JacksonWrath / homelab-base

Homelab - A History
0 stars 0 forks source link

Asuna has gremlins #24

Closed JacksonWrath closed 2 months ago

JacksonWrath commented 3 months ago

...likely PSU gremlins. It's also possible they have spread to the mobo.

I've had enough HDDs die for this to be more than coincidence, especially now that an almost-brand-new drive is reporting UREs after the resilver. Additionally, that resilver reported the exact same number of checksum errors on all of the healthy drives. That points to a controller issue, which is on the motherboard (drives are direct-connected; I pulled out the LSI controller a while back).

JacksonWrath commented 2 months ago

New PSU has arrived, pending replacement. If this issue doesn't go away, time for a new motherboard; thankfully those are still in stock, and relatively cheap since they're a couple gens old.

New HDD has been ordered. Once replaced, need to return the one that's reporting UREs (sorry reseller on Amazon).

JacksonWrath commented 2 months ago

PSU and HDD swapped. Resilver completed and claimed it found new checksum errors (614 across the good drives) on 2 files. Notably, these were different than the previous ones it listed; the previous files are now supposedly good.

I replaced those 2 files for good measure, ran zpool clear, and ran a scrub. It again found a different number of errors (510 on all drives), but the verbose output claimed no files were affected.

I cleared them again and started a 2nd scrub this morning. A bad motherboard is highly likely, but we'll see what it says for this run.

JacksonWrath commented 2 months ago

2nd scrub reported 510 checksum errors again, and again no actual data errors (supposedly). Before ordering a new motherboard, I did a little more research.

It turns out that RAIDZ stripes each block across drives, so when there's a checksum error, it can't know which drive was the problem, and reports the error for all drives the block was on (which in my small array, is always all of them). Therefore, it's not necessarily a controller/motherboard issue.

One of the SATA cables being bad is probable now. I'm using basically spare cables that have been kicking around with me for damn near a decade, and I recently ordered a couple 5-packs of (hopefully) nicer cables. I'm just going to replace them all and rescrub.

JacksonWrath commented 2 months ago

New SATA cables didn't resolve. Still shows the 510 checksum errors, without data errors.

I'm gonna do a quick check that it's the same block IDs being flagged (I have the previous output of zpool events -v); if they are, I wonder if it's the old snapshots being flagged but for some reason ZFS doesn't report those files anymore, and deleting the old snapshots would clear them.

If they aren't the same, or deleting the snapshots doesn't help, time for a new motherboard I guess.
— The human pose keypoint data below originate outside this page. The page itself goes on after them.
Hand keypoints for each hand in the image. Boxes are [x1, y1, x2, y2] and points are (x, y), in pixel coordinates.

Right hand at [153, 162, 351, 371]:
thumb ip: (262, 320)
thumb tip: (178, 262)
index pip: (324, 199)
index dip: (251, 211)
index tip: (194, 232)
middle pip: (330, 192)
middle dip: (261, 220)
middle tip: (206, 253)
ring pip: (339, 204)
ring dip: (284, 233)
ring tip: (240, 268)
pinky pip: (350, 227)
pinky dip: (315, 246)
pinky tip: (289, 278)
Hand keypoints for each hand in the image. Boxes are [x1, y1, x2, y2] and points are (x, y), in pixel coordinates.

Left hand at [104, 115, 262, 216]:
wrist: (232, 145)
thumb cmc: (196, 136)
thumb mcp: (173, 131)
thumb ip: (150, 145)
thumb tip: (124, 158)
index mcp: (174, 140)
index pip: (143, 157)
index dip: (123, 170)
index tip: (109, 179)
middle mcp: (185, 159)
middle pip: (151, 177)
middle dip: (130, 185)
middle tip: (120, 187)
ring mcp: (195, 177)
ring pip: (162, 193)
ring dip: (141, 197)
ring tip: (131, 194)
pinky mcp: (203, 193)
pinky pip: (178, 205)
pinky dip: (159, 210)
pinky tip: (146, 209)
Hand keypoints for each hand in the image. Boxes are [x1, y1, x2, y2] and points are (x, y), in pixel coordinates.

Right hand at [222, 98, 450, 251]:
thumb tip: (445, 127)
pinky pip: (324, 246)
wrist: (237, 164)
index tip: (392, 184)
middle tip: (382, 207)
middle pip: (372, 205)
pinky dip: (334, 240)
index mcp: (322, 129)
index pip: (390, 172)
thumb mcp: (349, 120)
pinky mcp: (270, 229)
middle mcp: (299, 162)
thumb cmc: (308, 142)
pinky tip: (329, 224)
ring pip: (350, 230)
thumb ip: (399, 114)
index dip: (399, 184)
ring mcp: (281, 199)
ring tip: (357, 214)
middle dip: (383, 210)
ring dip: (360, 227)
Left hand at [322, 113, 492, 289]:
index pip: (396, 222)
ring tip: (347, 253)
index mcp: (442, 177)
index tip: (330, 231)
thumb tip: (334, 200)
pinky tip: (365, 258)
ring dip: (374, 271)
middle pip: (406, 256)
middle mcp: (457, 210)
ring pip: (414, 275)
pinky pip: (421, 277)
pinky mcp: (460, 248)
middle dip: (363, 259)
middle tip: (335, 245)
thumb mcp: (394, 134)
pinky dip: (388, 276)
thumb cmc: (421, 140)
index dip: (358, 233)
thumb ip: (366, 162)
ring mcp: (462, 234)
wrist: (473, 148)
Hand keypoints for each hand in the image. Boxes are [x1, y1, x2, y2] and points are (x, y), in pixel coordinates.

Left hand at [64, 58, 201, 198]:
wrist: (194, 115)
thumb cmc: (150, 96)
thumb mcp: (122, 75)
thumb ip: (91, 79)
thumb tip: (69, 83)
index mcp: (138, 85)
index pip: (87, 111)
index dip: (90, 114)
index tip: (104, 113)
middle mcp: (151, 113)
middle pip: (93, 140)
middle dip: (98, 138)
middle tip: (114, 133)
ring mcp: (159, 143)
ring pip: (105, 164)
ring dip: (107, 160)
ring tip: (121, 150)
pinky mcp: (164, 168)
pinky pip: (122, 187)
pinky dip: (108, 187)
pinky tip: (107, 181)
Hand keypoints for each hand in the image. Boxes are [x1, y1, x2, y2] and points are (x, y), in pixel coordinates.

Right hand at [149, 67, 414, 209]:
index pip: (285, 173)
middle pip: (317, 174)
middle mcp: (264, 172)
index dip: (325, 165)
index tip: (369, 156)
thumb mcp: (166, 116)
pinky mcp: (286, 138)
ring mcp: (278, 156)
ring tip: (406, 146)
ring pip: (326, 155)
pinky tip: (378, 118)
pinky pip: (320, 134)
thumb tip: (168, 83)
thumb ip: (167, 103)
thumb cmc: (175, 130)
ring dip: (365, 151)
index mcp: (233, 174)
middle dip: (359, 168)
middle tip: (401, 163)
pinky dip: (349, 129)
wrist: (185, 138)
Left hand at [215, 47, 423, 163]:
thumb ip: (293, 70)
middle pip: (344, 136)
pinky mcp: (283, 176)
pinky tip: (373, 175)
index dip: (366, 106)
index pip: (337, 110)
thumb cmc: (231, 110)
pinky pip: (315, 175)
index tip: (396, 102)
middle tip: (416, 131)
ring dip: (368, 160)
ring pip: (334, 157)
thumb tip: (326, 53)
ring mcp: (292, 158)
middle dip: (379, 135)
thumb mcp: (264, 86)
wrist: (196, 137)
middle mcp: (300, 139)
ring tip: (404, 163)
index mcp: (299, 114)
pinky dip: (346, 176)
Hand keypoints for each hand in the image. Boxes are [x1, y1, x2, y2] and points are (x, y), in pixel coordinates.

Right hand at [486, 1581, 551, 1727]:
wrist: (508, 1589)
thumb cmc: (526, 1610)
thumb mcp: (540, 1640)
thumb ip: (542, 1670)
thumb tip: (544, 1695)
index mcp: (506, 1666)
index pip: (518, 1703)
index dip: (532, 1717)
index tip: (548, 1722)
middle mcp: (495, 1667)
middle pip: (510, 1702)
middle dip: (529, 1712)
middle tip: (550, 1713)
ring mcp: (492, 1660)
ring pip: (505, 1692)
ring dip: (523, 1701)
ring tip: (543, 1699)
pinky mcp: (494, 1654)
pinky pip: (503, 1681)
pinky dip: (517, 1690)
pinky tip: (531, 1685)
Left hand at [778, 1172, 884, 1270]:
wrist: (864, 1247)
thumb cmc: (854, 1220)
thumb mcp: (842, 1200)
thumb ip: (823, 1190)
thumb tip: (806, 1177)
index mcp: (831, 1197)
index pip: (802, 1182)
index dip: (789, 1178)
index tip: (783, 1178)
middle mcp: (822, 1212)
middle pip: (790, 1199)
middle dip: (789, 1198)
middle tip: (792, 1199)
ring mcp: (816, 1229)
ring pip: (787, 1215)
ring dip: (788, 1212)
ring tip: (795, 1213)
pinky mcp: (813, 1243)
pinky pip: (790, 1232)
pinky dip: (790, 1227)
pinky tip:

JacksonWrath commented 2 months ago

Interestingly, there's fewer quantity blkids with issues, but more counts per blkid. It does appear that anything flagged in the latest scrub was also flagged in the previous scrub though.

The checksum errors all occur with the last few minutes of the scrub, both times. For the latest scrub, all errors occurred within 2 minutes, then the scrub completed 13 minutes later.

I'm going to try deleting snapshots up to June 26th (first snapshot after I last replaced any files) and see what happens.

JacksonWrath commented 2 months ago

Finally. That cleared the checksum errors. No idea why it wouldn't surface that it was the snapshots' files that were problematic when it previously did so. Whatever, I have a clean scrub. (Latest snapshot and replication also succeeded just fine.)

I don't consider the PSU and cable swaps a waste, because I still suspect that was causing my excessive drive failures and random checksum problems. Time will tell on that. If anything else comes up in the near future...new motherboard.